Isabella Pelizzatti Perego: il Nebbiolo in famiglia

La figlia di Arturo, l'uomo del rilancio negli anni Ottanta, gestisce l'azienda Arpepe insieme ai fratelli Guido ed Emanuele. Il Sassella Rocce Rosse 2007 è tra i migliori vini italiani "In Valtellina i giovani hanno riscoperto l'amore per la viticoltura"

Il mondo del vino protagonista a Lariofiere

Il mondo del vino protagonista a Lariofiere

SONDRIO, papà Arturo ne sarebbe fiero. Del resto era stato lui, nel 1984, a rilanciare l’azienda storica che il padre Guido aveva dovuto in buona parte cedere per motivi di salute e a scommettere sul Nebbiolo, vitigno mitico della sua Valtellina che ricama i pendii scoscesi delle Alpi Retiche, tra terrazzamenti scavati nella roccia e riempiti di terra del fondovalle. Oggi sono i suoi tre figli a portare avanti la grande tradizione di Arpepe, azienda letteralmente mimetizzata nella montagna a fianco di Sondrio. Ed è lei, Isabella Pelizzatti Perego, assieme ai fratelli Emanuele e Guido, il volto e la voce di questa bella parabola della viticoltura eroica sulla sponda Retica dell’Adda.

Il vostro ‘Sassella Rocce Rosse 2007’ sta vivendo il suo momento di gloria. «Si è recentemente piazzato al sesto posto nella classifica dei 50 migliori vini italiani e sono in arrivo altri importanti riconoscimenti per questo prodotto che matura 4 anni in botti grandi e dà il meglio di sé dopo un affinamento prolungato in bottiglia. La produzione è limitata: tra le 10 e le 18mila bottiglie. Ma resta l’icona della casa, un prodotto che realizziamo solo nelle migliori annate».

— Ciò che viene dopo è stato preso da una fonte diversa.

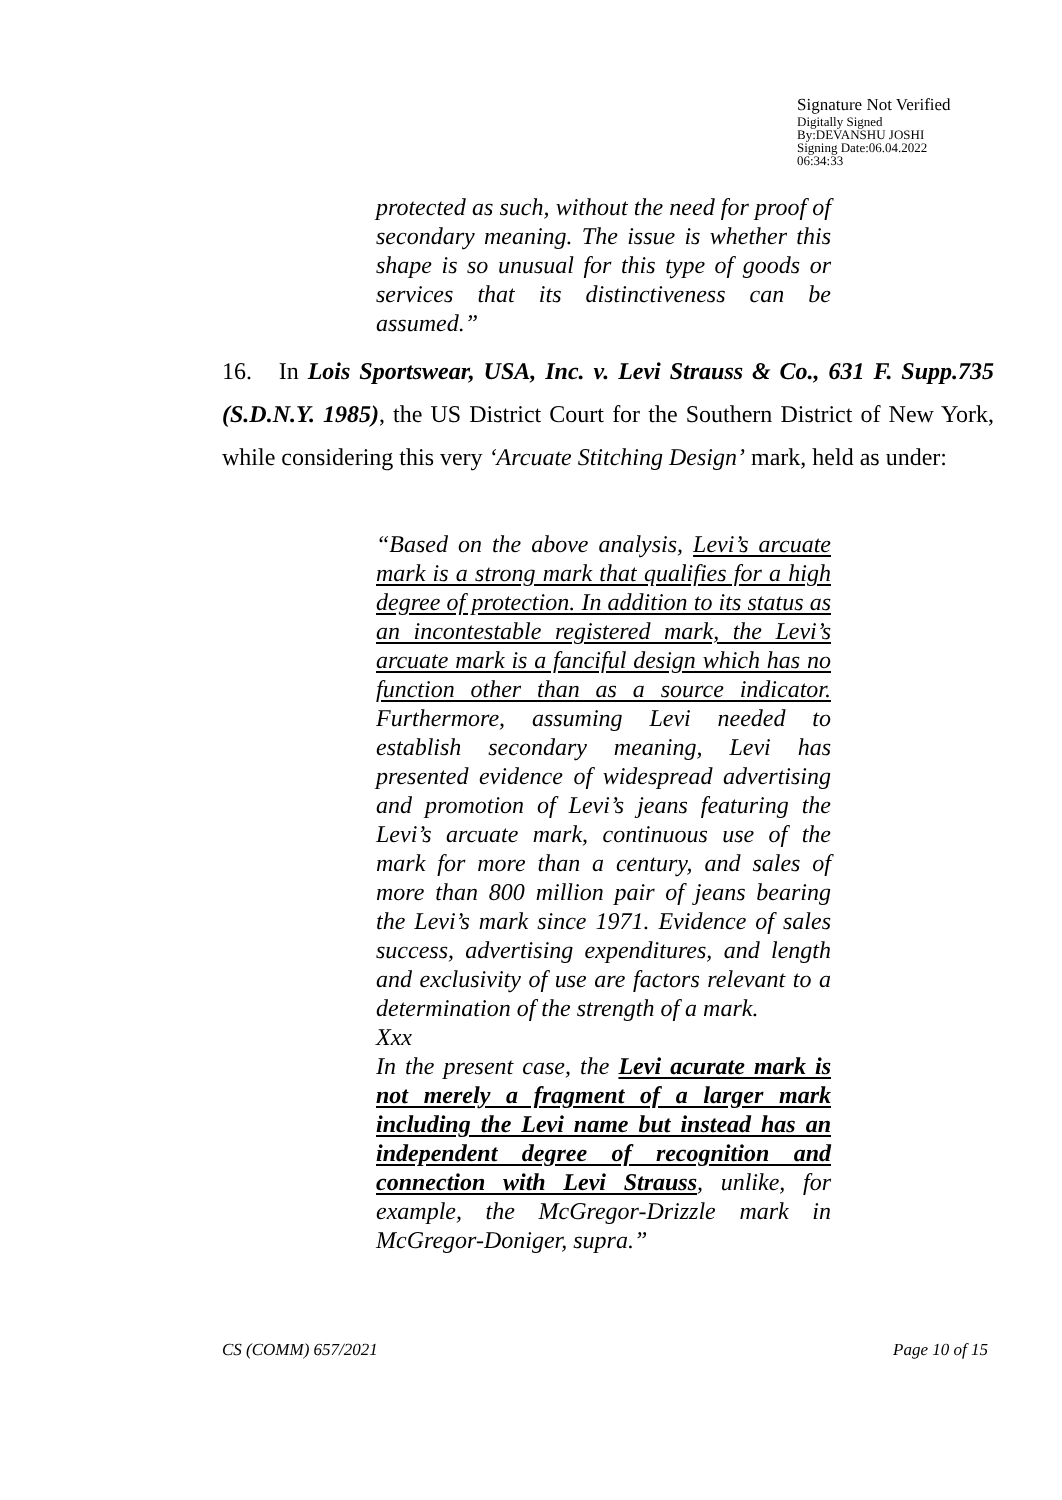Signature Not Verified
Digitally Signed
By:DEVANSHU JOSHI
Signing Date:06.04.2022
06:34:33
protected as such, without the need for proof of secondary meaning. The issue is whether this shape is so unusual for this type of goods or services that its distinctiveness can be assumed.”
16. In Lois Sportswear, USA, Inc. v. Levi Strauss & Co., 631 F. Supp.735 (S.D.N.Y. 1985), the US District Court for the Southern District of New York, while considering this very ‘Arcuate Stitching Design’ mark, held as under:
“Based on the above analysis, Levi’s arcuate mark is a strong mark that qualifies for a high degree of protection. In addition to its status as an incontestable registered mark, the Levi’s arcuate mark is a fanciful design which has no function other than as a source indicator. Furthermore, assuming Levi needed to establish secondary meaning, Levi has presented evidence of widespread advertising and promotion of Levi’s jeans featuring the Levi’s arcuate mark, continuous use of the mark for more than a century, and sales of more than 800 million pair of jeans bearing the Levi’s mark since 1971. Evidence of sales success, advertising expenditures, and length and exclusivity of use are factors relevant to a determination of the strength of a mark.
Xxx
In the present case, the Levi acurate mark is not merely a fragment of a larger mark including the Levi name but instead has an independent degree of recognition and connection with Levi Strauss, unlike, for example, the McGregor-Drizzle mark in McGregor-Doniger, supra.”
CS (COMM) 657/2021 Page 10 of 15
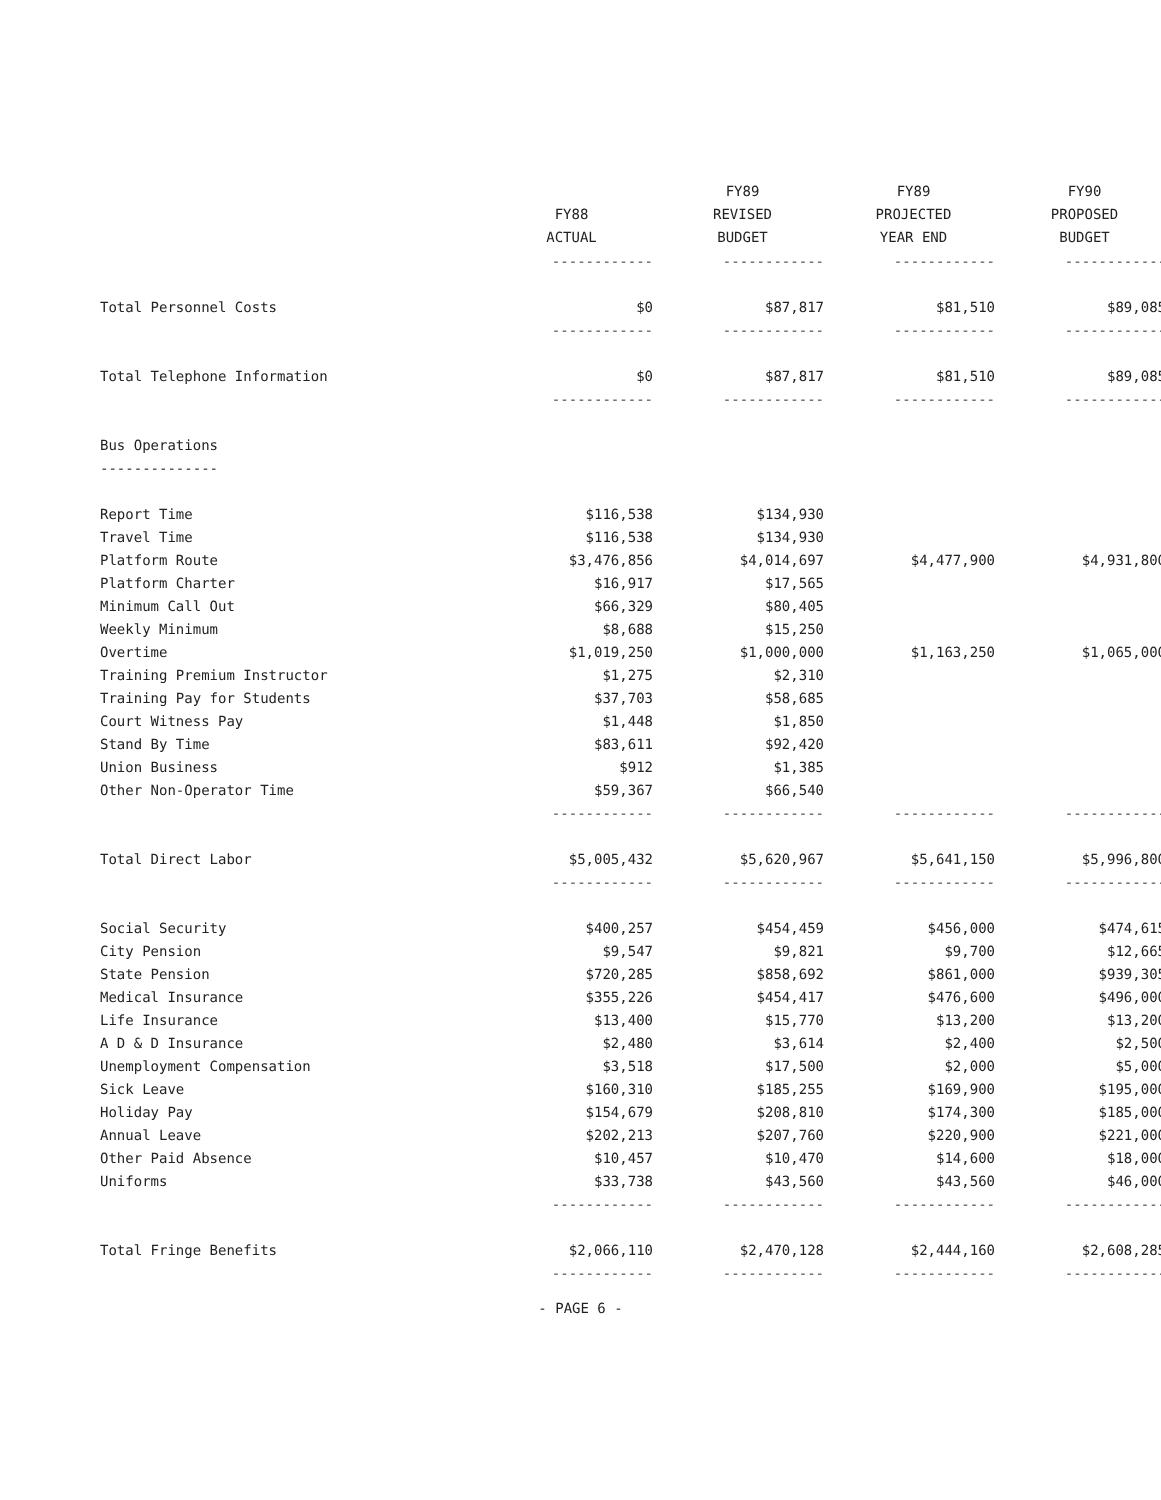| | FY88 ACTUAL | FY89 REVISED BUDGET | FY89 PROJECTED YEAR END | FY90 PROPOSED BUDGET |
| --- | --- | --- | --- | --- |
| | ------------ | ------------ | ------------ | ------------ |
| Total Personnel Costs | $0 | $87,817 | $81,510 | $89,085 |
| | ------------ | ------------ | ------------ | ------------ |
| Total Telephone Information | $0 | $87,817 | $81,510 | $89,085 |
| | ------------ | ------------ | ------------ | ------------ |
| Bus Operations | | | | |
| -------------- | | | | |
| Report Time | $116,538 | $134,930 | | |
| Travel Time | $116,538 | $134,930 | | |
| Platform Route | $3,476,856 | $4,014,697 | $4,477,900 | $4,931,800 |
| Platform Charter | $16,917 | $17,565 | | |
| Minimum Call Out | $66,329 | $80,405 | | |
| Weekly Minimum | $8,688 | $15,250 | | |
| Overtime | $1,019,250 | $1,000,000 | $1,163,250 | $1,065,000 |
| Training Premium Instructor | $1,275 | $2,310 | | |
| Training Pay for Students | $37,703 | $58,685 | | |
| Court Witness Pay | $1,448 | $1,850 | | |
| Stand By Time | $83,611 | $92,420 | | |
| Union Business | $912 | $1,385 | | |
| Other Non-Operator Time | $59,367 | $66,540 | | |
| | ------------ | ------------ | ------------ | ------------ |
| Total Direct Labor | $5,005,432 | $5,620,967 | $5,641,150 | $5,996,800 |
| | ------------ | ------------ | ------------ | ------------ |
| Social Security | $400,257 | $454,459 | $456,000 | $474,615 |
| City Pension | $9,547 | $9,821 | $9,700 | $12,665 |
| State Pension | $720,285 | $858,692 | $861,000 | $939,305 |
| Medical Insurance | $355,226 | $454,417 | $476,600 | $496,000 |
| Life Insurance | $13,400 | $15,770 | $13,200 | $13,200 |
| A D & D Insurance | $2,480 | $3,614 | $2,400 | $2,500 |
| Unemployment Compensation | $3,518 | $17,500 | $2,000 | $5,000 |
| Sick Leave | $160,310 | $185,255 | $169,900 | $195,000 |
| Holiday Pay | $154,679 | $208,810 | $174,300 | $185,000 |
| Annual Leave | $202,213 | $207,760 | $220,900 | $221,000 |
| Other Paid Absence | $10,457 | $10,470 | $14,600 | $18,000 |
| Uniforms | $33,738 | $43,560 | $43,560 | $46,000 |
| | ------------ | ------------ | ------------ | ------------ |
| Total Fringe Benefits | $2,066,110 | $2,470,128 | $2,444,160 | $2,608,285 |
| | ------------ | ------------ | ------------ | ------------ |
- PAGE 6 -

Certo che la Valtellina del vino non è più quella di un tempo. «Alcune discutibili operazioni imprenditoriali negli anni Settanta hanno influito sulla qualità e il graduale abbandono della montagna ha tolto manodopera e passione. Siamo passati dai 5mila ettari vitati di un tempo agli attuali 800. Ma negli ultimi anni stiamo assistendo a una rinascita: è triplicato il numero delle aziende che vinificano in proprio e molti giovani, grazie alla viticoltura, hanno ritrovato il senso di appartenenza alla loro terra».

Il vostro ‘Ultimi Raggi’ è una sorpresa. «È la nostra vendemmia tardiva e proviene dai terreni che si trovano a quote elevate, attorno ai 600 metri. Ha una ricchezza e una concentrazione maggiori rispetto alle nostre tradizionali riserve, ma senza che questa corposità vada a scapito del facile approccio per chi lo consuma».

Quindi la tesi che i vini valtellinesi siano pesanti è pura eresia? «È così. Anche rispetto a quello della Langa piemontese, il nostro Nebbiolo rivela maggiore freschezza e mineralità: è in grado di esaltare abbinamenti classici con i piatti della tradizione, sciatt, pizzoccheri, selvaggina, ma anche con il pesce. Ovviamente vanno rispettati certi accorgimenti. Per il Sassella Rocce Rosse la temperatura ideale sui 15 gradi esalta meglio il suo profilo aromatico, i sentori di ciliegia e tabacco e le note ematiche e di pepe».

In vigna come nella vita: per andare avanti, ogni tanto bisogna tornare indietro? «Nostro padre ci ha insegnato ad avere rigore e a rispettare il giusto tempo di attesa, ben sapendo che in cantina servono tini, botti grandi, vasche in acciaio e cemento ma anche un sacco pieno di pazienza e che la vigna è metereopatica: nulla è regalato. E così, a 600 metri di altitudine, continua ad avere senso impegnare 1.500 ore di lavoro l’anno per ogni ettaro, quando alle aziende vitivinicole che si trovano in collina bastano 400 ore. La Valtellina è così: una regione vitata che può produrre al massimo 4 milioni di bottiglie. A ben guardare, è una goccia di vino nel mare enologico del mondo. Ma che goccia!».